The horizontal sweep is driven by U7, a CMOS version of the familiar 555 timer IC. There are tons of app notes and other information on the web that describe the operation of this IC. Signetics AN170 is the grand-daddy of them all. http://www.doctronics.co.uk/pdf_files/555an.pdf
U7 is set up for monostable operation. Initially (before the sweep is triggered) the discharge transistor inside the 555 has pulled pins 6 and 7 to -5V and fully discharged capacitor Cs. When U7 is triggered via pin 2, the discharge transistor shuts off and Cs begins to charge. In most of the 555 circuits you will see, this charging current comes from a resistor connected to the positive supply. In this case, though, it is the voltage at pin 6 that is driving the sweep across the screen of the scope. A resistor charging a capacitor creates a non-linear change in voltage with time and thus would result in a distorted sweep. Objects on the left side of the screen would be stretched and ones on the right compressed.
So instead of a resistor, Cs is charged with a constant current source consisting of a 2N3906 transistor, a TL431 shunt regulator (which acts like a 2.5V zener), a diode and some resistors. The TL431, the diode and the 4.7K resistor hold the base of the 2N3906 2.5V plus one diode drop (.6V) lower than the +9V supply. The collector current charging Cs (plus a tiny bit of base current) comes from the emitter of the transistor and thus from the +9V supply through Rsense.
The voltage at the emitter is pulled down until it is equal to the base voltage plus the one diode drop of the transistor base-emitter junction. So the emitter voltage ends up at 2.5V below the +9V supply and it stays at that voltage no matter what the collector voltage may be. The emitter current is thus 2.5V÷Rsense and the collector current is very nearly the same. For example, if Rsense is 1K, IC is 2.5mA. The switch selects different values of resistors and thus different sweep rates. This circuit works very well over at least 3 decades of sweep rates. It could accommodate more, but it is hard to find switches with more than 12 positions, so another switch is included to select two values of capacitor. I left the resistors off the board because they are easy to wire to the switches and it cuts way down on the number of wires needed.
As Cs charges, the voltage delivered to the horizontal amplifier rises, and the dot moves to the right across the screen of the CRT. The comparator inside the 555 detects when the voltage on pin 6 reaches the threshold value (1.7V), and turns the discharge transistor back on. This pulls the voltage back down to -5V and the dot returns to the left hand side of the CRT screen. The 555 then waits for another trigger and the cycle repeats.
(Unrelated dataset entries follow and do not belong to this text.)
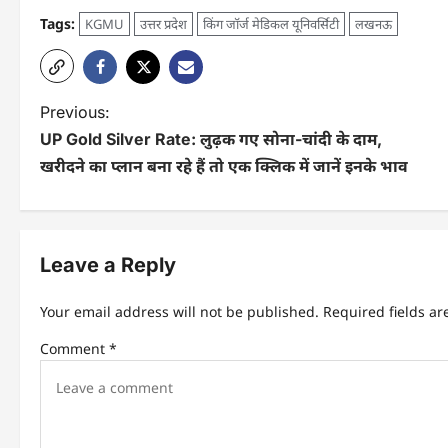
Tags:
KGMU
उत्तर प्रदेश
किंग जॉर्ज मेडिकल यूनिवर्सिटी
लखनऊ
Previous:
UP Gold Silver Rate: लुढ़क गए सोना-चांदी के दाम,
खरीदने का प्लान बना रहे हैं तो एक क्लिक में जानें इनके भाव
Leave a Reply
Your email address will not be published.
Required fields a
Comment
*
U5A is a LM319 comparator. When it’s positive input is higher than the negative input, the output flips high and vice versa. The output is an open collector NPN transistor. The trigger level pot adjusts the level of the +input voltage to U5A and the incoming signal provides the negative input. The two 1N4148 diodes protect the inputs. The Sync Source switch selects the source of the sync signal. It can come from the vertical amplifiers, from an external source, from the AC line frequency or from the 555 output. When the sync input signal drops lower than the trigger level setting, the output of U5A goes high which triggers U6, a 74HC221 one shot. The HC221 is powered in an unusual way in this circuit. Normally, logic IC’s are powered from +5Volts (Vcc) and ground. In this case we need to work with negative voltages, so the HC221’s Vcc pin goes to ground and the pin that is normally grounded goes to -5Volts. This works fine so long as the inputs to the HC221 do not exceed the range 0 to -5V.
Triggering the HC221 causes it’s QNOT output, pin 4, to drop from 0 to -5V and then return to 0 after 100 nS. This signal is coupled to pin 2 of the 555, causing it to trigger. OK, why do you need the 221 at all? Couldn’t you just cap couple the output of U5A to pin 2 of the 555? Well, that was my first thought, but it turns out that if you make the coupling cap small enough that the pulse has decayed by the next trigger cycle (at fast sweep speeds), then it does not reliably trigger the 555 due to the limited slew rate of the comparator output. The 221 outputs a hot pulse, is DC coupled and eliminates the problem.
The horizontal amplifier is nearly identical to the vertical amp except that it has one less stage and that it’s gain is controlled only by a trimpot on the board. Once you set the gain so that the time per division is correct on one sweep speed it is correct on all ranges within a few percent. The output of the horizontal amp drives the x axis deflection plates of the CRT.